* Task goal
Reproduce verbatim the stretch of the items from their first line through the line containing "atrakcyjnych cenach. U", including both of these lines.

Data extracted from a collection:
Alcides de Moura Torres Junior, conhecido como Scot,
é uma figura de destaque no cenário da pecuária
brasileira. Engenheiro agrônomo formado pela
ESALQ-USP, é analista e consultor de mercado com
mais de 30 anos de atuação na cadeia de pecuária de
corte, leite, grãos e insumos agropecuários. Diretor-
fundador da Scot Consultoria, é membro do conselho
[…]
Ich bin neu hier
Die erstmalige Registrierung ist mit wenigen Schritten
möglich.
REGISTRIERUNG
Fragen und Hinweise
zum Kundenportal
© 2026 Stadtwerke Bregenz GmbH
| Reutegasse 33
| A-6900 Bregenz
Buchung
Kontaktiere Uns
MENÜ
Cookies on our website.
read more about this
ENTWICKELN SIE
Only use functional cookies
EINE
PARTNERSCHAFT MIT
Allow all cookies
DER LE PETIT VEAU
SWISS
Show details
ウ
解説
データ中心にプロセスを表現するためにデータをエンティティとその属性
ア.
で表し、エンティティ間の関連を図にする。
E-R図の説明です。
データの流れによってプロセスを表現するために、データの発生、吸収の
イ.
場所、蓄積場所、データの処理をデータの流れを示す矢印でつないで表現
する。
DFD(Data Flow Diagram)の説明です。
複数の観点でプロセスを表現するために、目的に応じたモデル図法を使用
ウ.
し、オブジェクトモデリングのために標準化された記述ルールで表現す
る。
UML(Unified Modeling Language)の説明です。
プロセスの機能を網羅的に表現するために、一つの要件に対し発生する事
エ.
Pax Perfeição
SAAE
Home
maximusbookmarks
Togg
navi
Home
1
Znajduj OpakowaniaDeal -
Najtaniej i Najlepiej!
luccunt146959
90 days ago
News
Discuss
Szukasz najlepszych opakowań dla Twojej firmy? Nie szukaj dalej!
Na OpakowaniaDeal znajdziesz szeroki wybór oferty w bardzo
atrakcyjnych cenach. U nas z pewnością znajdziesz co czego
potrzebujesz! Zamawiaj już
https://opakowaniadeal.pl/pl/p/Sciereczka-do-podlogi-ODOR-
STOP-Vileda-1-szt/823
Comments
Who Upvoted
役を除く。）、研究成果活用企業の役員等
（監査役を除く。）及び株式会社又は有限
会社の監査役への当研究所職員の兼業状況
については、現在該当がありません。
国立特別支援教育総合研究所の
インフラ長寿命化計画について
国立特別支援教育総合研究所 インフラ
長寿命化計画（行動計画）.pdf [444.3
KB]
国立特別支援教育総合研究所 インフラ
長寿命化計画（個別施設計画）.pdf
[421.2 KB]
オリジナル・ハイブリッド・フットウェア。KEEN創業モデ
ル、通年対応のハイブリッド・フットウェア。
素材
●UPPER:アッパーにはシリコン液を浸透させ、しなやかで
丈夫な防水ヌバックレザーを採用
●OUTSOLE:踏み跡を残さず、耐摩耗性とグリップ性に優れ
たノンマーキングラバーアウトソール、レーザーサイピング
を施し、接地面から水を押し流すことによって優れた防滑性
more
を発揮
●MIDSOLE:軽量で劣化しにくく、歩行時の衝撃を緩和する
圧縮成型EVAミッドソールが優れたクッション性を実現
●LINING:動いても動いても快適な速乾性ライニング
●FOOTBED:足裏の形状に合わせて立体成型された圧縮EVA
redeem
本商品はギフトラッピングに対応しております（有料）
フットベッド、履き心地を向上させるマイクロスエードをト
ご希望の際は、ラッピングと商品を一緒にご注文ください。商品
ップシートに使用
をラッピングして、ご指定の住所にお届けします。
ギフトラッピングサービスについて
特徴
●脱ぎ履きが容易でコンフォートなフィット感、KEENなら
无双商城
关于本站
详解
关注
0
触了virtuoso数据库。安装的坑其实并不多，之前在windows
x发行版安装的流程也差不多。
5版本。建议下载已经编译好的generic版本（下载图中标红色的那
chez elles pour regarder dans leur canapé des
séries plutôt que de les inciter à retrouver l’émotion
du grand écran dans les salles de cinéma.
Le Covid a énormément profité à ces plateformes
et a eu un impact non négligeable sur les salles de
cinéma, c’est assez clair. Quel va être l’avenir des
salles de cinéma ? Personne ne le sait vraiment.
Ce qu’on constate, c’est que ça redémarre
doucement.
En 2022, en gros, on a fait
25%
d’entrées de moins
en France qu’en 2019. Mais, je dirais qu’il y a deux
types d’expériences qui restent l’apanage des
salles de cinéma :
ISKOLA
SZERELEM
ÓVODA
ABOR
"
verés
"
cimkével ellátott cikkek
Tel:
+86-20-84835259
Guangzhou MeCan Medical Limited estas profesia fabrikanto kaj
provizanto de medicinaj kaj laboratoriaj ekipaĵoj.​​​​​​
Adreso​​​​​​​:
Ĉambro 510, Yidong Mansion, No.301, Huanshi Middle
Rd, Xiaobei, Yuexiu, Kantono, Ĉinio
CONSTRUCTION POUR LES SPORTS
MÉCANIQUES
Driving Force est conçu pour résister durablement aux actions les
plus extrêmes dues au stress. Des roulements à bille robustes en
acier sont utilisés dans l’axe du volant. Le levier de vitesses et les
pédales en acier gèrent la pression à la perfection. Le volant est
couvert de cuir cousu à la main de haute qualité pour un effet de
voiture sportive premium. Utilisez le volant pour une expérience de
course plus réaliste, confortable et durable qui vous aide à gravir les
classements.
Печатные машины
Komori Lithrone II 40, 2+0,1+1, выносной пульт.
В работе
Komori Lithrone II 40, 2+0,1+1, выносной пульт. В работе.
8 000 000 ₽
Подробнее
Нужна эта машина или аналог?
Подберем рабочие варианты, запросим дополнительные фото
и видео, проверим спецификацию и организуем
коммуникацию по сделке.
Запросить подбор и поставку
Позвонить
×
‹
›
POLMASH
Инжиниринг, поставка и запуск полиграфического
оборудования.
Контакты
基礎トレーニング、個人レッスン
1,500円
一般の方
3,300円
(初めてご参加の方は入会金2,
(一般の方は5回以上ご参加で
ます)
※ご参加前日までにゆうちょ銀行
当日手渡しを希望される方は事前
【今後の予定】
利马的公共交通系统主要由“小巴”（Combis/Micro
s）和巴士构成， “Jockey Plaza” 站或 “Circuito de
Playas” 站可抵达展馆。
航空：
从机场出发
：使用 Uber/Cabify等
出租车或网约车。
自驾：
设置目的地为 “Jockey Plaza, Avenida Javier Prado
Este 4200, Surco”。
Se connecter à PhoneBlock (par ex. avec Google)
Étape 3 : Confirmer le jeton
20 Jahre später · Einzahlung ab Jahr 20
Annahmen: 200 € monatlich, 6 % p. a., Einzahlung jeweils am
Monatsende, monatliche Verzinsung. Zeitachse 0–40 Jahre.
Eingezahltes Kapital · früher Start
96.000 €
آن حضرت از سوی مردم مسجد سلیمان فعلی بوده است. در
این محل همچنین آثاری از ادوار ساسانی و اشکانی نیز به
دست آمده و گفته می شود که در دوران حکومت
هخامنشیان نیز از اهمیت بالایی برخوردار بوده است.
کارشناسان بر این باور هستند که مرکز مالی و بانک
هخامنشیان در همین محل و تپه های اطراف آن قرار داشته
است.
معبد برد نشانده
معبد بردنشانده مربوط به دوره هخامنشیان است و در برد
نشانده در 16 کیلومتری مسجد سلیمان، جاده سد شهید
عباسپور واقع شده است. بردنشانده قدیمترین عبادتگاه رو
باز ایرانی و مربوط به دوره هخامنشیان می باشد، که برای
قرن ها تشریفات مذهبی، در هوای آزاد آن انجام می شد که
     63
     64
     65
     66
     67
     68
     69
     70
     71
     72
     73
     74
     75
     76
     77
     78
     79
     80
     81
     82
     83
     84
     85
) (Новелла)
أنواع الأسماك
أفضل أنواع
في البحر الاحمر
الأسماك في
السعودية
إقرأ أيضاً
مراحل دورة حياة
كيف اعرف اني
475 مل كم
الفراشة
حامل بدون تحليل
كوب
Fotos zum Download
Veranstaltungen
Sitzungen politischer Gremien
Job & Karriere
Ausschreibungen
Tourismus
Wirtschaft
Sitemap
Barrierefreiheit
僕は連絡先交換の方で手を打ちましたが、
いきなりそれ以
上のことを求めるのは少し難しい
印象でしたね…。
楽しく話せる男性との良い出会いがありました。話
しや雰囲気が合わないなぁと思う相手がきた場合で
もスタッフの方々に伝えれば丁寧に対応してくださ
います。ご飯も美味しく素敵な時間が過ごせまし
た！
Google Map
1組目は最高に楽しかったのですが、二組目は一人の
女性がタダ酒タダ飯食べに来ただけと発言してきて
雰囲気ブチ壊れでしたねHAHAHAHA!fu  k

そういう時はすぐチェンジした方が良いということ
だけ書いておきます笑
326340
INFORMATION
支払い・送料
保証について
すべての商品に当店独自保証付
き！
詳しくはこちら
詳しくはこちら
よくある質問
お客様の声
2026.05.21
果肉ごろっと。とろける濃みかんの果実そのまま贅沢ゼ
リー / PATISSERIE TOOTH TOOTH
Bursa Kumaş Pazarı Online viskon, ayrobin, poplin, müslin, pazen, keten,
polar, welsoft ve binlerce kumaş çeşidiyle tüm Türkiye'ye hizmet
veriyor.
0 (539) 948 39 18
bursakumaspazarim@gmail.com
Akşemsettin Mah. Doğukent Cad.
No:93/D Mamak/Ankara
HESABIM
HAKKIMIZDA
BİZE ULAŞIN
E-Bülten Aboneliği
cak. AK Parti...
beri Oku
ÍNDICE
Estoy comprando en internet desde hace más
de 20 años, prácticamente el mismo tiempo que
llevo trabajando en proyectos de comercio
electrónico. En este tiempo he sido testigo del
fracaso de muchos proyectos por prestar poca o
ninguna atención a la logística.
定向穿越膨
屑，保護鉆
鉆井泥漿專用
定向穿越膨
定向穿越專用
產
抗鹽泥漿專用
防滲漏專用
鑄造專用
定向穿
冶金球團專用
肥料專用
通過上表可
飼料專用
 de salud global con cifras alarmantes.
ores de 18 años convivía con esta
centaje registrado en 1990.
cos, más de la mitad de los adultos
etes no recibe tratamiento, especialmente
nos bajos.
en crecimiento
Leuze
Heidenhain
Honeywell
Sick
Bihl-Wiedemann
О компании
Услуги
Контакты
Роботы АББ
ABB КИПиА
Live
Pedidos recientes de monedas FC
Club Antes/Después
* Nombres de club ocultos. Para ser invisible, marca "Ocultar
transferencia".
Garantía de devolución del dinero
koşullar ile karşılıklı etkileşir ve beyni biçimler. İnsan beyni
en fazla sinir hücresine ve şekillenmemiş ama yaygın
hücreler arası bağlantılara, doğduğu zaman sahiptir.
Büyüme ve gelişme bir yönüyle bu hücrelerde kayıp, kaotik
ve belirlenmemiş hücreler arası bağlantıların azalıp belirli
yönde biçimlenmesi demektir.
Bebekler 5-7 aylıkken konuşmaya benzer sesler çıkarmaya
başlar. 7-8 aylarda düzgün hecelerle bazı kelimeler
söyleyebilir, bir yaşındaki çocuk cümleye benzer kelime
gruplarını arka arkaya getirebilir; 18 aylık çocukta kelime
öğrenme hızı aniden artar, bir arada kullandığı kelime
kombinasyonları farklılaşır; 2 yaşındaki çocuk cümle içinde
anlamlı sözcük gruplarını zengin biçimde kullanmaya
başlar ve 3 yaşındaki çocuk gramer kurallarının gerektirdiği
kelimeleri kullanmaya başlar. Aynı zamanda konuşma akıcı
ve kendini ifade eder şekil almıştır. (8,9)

* Response box
Alcides de Moura Torres Junior, conhecido como Scot,
é uma figura de destaque no cenário da pecuária
brasileira. Engenheiro agrônomo formado pela
ESALQ-USP, é analista e consultor de mercado com
mais de 30 anos de atuação na cadeia de pecuária de
corte, leite, grãos e insumos agropecuários. Diretor-
fundador da Scot Consultoria, é membro do conselho
[…]
Ich bin neu hier
Die erstmalige Registrierung ist mit wenigen Schritten
möglich.
REGISTRIERUNG
Fragen und Hinweise
zum Kundenportal
© 2026 Stadtwerke Bregenz GmbH
| Reutegasse 33
| A-6900 Bregenz
Buchung
Kontaktiere Uns
MENÜ
Cookies on our website.
read more about this
ENTWICKELN SIE
Only use functional cookies
EINE
PARTNERSCHAFT MIT
Allow all cookies
DER LE PETIT VEAU
SWISS
Show details
ウ
解説
データ中心にプロセスを表現するためにデータをエンティティとその属性
ア.
で表し、エンティティ間の関連を図にする。
E-R図の説明です。
データの流れによってプロセスを表現するために、データの発生、吸収の
イ.
場所、蓄積場所、データの処理をデータの流れを示す矢印でつないで表現
する。
DFD(Data Flow Diagram)の説明です。
複数の観点でプロセスを表現するために、目的に応じたモデル図法を使用
ウ.
し、オブジェクトモデリングのために標準化された記述ルールで表現す
る。
UML(Unified Modeling Language)の説明です。
プロセスの機能を網羅的に表現するために、一つの要件に対し発生する事
エ.
Pax Perfeição
SAAE
Home
maximusbookmarks
Togg
navi
Home
1
Znajduj OpakowaniaDeal -
Najtaniej i Najlepiej!
luccunt146959
90 days ago
News
Discuss
Szukasz najlepszych opakowań dla Twojej firmy? Nie szukaj dalej!
Na OpakowaniaDeal znajdziesz szeroki wybór oferty w bardzo
atrakcyjnych cenach. U nas z pewnością znajdziesz co czego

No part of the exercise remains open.